我需要创建我自己的UnaryTransformer实例,该实例接受Array [String]类型的Dataframe列,并且还应该输出相同的类型。在尝试这样做时,我在Spark版本2.1.0上遇到了ClassCastException。 我已经整理了一个展示我案例的样本测试。
import org.apache.spark.SparkConf
import org.apache.spark.ml.UnaryTransformer
import org.apache.spark.ml.util.Identifiable
import org.apache.spark.sql.SparkSession
import org.apache.spark.sql.types.{ArrayType, DataType, StringType}
class MyTransformer(override val uid:String) extends UnaryTransformer[Array[String],Array[String],MyTransformer] {
override protected def createTransformFunc: (Array[String]) => Array[String] = {
param1 => {
param1.foreach(println(_))
param1
}
}
override protected def outputDataType: DataType = ArrayType(StringType)

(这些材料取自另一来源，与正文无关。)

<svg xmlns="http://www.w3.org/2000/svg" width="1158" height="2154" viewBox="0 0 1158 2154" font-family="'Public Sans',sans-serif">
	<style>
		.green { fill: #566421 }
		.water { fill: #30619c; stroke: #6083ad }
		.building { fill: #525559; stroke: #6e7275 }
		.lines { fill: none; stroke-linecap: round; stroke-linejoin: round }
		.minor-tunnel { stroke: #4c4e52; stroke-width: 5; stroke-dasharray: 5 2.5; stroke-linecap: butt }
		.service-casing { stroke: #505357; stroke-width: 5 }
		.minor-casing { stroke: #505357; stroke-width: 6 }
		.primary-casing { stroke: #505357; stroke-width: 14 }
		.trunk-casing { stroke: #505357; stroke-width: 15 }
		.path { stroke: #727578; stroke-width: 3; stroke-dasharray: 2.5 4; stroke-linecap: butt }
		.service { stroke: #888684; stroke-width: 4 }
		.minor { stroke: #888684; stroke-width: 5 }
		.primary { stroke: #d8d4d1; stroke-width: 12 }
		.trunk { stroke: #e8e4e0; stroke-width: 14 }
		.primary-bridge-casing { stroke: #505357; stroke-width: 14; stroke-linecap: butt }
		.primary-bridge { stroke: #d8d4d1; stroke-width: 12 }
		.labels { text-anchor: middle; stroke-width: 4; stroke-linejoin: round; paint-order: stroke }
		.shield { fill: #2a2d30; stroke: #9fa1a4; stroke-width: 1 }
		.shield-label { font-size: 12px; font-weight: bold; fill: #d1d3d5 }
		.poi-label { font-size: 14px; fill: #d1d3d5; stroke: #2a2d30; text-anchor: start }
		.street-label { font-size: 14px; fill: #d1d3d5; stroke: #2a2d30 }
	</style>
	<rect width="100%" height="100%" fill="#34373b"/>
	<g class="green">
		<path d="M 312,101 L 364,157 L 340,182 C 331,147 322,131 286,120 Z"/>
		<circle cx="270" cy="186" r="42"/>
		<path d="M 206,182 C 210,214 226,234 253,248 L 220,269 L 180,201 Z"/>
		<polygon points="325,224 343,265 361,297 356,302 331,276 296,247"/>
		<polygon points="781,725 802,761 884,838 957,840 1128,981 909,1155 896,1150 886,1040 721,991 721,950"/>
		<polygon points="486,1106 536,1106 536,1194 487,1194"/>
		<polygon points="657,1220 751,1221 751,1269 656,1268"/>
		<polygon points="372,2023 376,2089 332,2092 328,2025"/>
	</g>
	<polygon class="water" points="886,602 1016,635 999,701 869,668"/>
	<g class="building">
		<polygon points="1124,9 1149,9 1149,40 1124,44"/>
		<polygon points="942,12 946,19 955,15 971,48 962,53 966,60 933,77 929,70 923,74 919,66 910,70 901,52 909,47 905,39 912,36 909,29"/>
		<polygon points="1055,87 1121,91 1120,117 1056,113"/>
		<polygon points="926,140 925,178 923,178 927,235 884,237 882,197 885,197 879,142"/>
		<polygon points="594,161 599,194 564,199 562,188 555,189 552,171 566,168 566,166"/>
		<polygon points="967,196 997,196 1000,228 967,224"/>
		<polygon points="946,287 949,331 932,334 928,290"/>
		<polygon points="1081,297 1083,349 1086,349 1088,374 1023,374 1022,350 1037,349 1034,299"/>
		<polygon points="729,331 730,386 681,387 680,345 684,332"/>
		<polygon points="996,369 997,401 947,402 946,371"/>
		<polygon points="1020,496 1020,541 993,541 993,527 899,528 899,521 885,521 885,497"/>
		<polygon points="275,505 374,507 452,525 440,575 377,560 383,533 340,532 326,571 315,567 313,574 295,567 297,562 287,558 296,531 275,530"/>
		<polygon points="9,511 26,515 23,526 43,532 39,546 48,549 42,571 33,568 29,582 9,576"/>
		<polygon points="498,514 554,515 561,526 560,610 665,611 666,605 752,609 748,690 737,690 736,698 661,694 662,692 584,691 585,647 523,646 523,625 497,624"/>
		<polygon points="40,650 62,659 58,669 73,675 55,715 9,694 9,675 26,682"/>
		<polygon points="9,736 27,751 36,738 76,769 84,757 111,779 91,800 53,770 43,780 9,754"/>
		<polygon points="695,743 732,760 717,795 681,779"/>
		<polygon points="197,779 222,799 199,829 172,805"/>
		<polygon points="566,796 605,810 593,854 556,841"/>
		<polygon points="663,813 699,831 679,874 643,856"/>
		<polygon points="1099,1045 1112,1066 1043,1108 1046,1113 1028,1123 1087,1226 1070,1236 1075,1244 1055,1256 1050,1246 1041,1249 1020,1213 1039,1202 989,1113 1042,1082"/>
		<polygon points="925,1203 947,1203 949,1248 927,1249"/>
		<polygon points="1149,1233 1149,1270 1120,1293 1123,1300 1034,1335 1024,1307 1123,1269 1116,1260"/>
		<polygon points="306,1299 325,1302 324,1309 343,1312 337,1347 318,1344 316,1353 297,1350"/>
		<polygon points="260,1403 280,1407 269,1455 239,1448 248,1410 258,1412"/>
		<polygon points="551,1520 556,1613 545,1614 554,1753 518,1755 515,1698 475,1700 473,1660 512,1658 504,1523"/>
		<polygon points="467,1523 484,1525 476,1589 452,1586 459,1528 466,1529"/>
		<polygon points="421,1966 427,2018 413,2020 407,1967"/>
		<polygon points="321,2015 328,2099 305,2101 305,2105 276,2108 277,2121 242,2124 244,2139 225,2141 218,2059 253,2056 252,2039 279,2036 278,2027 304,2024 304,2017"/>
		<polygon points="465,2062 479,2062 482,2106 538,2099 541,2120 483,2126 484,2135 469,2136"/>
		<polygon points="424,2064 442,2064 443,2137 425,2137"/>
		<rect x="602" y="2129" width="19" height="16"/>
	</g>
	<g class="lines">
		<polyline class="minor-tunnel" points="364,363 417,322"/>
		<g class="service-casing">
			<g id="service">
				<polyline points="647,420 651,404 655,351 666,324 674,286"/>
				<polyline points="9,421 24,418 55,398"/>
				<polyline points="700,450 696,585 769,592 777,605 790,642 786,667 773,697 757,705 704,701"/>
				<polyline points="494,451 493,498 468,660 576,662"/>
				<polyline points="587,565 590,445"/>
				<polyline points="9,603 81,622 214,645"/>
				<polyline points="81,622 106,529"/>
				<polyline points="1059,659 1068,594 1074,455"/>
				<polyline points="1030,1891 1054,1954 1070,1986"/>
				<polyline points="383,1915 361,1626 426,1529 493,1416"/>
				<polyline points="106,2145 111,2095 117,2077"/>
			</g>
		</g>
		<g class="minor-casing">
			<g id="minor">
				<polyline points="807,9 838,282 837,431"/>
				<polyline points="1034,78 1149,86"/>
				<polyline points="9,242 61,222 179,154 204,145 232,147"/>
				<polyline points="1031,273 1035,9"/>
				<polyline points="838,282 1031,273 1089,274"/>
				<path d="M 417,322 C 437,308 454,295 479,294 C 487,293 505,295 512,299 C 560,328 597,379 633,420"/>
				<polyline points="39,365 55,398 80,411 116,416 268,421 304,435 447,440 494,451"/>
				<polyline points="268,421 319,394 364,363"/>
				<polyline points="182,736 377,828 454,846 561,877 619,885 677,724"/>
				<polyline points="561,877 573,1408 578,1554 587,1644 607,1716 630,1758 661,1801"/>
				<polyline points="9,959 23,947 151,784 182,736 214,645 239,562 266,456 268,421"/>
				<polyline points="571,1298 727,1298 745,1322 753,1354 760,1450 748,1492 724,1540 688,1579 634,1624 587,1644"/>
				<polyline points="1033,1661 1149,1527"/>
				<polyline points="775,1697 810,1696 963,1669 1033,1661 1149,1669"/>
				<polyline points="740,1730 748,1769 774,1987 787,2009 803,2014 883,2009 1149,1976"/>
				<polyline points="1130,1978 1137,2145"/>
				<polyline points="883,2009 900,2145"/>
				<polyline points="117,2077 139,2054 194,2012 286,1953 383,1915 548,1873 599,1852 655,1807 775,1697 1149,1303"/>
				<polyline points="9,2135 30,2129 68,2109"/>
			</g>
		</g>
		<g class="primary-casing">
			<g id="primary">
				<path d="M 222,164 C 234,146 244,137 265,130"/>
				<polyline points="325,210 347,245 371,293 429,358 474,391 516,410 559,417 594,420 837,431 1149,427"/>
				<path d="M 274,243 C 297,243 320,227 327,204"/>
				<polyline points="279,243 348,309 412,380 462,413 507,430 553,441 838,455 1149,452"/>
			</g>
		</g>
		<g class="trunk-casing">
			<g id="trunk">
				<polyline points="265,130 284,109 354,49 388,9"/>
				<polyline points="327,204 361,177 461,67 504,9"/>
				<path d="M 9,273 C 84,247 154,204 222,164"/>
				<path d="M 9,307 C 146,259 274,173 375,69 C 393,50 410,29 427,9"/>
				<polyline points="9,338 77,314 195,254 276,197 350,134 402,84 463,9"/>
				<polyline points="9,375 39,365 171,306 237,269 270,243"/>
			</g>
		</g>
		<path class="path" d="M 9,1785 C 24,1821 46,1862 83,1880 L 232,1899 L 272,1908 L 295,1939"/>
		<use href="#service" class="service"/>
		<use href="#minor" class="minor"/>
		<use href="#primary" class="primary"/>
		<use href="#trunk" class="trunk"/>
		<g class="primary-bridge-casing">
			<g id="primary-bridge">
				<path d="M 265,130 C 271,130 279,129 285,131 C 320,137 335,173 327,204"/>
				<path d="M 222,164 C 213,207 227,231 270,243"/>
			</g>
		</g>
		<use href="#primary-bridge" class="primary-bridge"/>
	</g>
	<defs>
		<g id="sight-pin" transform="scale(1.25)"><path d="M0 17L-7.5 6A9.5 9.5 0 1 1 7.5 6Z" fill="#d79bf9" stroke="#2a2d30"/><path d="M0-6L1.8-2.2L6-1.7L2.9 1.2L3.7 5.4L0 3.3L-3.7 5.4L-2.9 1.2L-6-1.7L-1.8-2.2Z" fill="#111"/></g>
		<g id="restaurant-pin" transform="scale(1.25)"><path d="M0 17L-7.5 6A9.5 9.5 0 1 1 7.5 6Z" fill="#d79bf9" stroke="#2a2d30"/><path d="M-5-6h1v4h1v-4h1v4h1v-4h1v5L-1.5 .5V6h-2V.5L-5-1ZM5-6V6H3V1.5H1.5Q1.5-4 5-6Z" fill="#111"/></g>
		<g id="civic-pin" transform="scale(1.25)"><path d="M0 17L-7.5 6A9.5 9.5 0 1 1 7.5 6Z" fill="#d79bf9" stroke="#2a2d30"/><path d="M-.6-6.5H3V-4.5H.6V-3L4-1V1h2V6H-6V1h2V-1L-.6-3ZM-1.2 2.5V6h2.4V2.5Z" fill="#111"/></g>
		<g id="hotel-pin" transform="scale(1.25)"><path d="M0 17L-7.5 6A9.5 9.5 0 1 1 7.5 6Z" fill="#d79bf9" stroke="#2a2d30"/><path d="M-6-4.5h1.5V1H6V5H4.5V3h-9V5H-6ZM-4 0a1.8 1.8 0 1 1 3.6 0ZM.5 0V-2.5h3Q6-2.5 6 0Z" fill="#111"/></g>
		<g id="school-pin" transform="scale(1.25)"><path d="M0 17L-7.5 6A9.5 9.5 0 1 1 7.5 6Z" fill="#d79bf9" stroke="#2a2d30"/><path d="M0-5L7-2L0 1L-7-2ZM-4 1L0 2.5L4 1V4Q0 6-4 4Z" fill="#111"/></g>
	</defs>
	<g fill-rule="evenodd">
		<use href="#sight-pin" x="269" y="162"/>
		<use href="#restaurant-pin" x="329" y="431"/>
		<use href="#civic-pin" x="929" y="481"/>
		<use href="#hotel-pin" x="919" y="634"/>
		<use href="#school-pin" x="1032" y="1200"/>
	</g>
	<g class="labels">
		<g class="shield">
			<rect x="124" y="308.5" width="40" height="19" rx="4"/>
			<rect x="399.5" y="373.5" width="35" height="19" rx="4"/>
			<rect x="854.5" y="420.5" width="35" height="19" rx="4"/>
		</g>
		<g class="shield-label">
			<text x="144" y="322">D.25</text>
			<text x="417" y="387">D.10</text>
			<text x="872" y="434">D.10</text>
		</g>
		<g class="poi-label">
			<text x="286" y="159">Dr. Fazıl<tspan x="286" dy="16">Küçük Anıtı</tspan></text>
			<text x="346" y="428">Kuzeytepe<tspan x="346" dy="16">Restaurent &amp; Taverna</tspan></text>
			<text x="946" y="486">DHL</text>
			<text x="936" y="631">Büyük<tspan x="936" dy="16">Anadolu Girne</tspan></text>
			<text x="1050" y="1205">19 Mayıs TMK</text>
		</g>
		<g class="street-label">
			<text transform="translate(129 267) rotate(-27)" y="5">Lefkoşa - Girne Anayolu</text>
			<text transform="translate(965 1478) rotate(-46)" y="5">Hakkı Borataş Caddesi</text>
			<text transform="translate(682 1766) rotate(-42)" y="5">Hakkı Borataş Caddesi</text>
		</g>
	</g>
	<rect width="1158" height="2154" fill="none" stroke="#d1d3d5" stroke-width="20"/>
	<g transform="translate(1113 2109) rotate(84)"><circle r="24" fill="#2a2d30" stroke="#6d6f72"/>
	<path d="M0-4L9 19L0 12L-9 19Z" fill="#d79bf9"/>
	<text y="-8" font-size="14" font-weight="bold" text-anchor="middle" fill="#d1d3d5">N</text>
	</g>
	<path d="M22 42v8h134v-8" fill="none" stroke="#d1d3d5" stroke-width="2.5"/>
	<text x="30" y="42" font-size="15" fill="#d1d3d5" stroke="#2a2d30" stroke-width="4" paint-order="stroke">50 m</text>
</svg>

override protected def validateInputType(inputType: DataType): Unit = {
require(inputType == ArrayType(StringType), s"Data type mismatch between Array[String] and provided type $inputType.")
}
def this() = this( Identifiable.randomUID("tester") )
}
object Tester {
def main(args: Array[String]): Unit = {
val config = new SparkConf().setAppName("Tester")
implicit val sparkSession = SparkSession.builder().config(config).getOrCreate()
import sparkSession.implicits._
val dataframe = Seq(Array("Firstly" , "F1"),Array("Driving" , "S1" ),Array("Ran" , "T3" ),Array("Fourth" ,"F4"), Array("Running" , "F5")
,Array("Gone" , "S6")).toDF("input")
val transformer = new MyTransformer().setInputCol("input").setOutputCol("output")
val transformed = transformer.transform(dataframe)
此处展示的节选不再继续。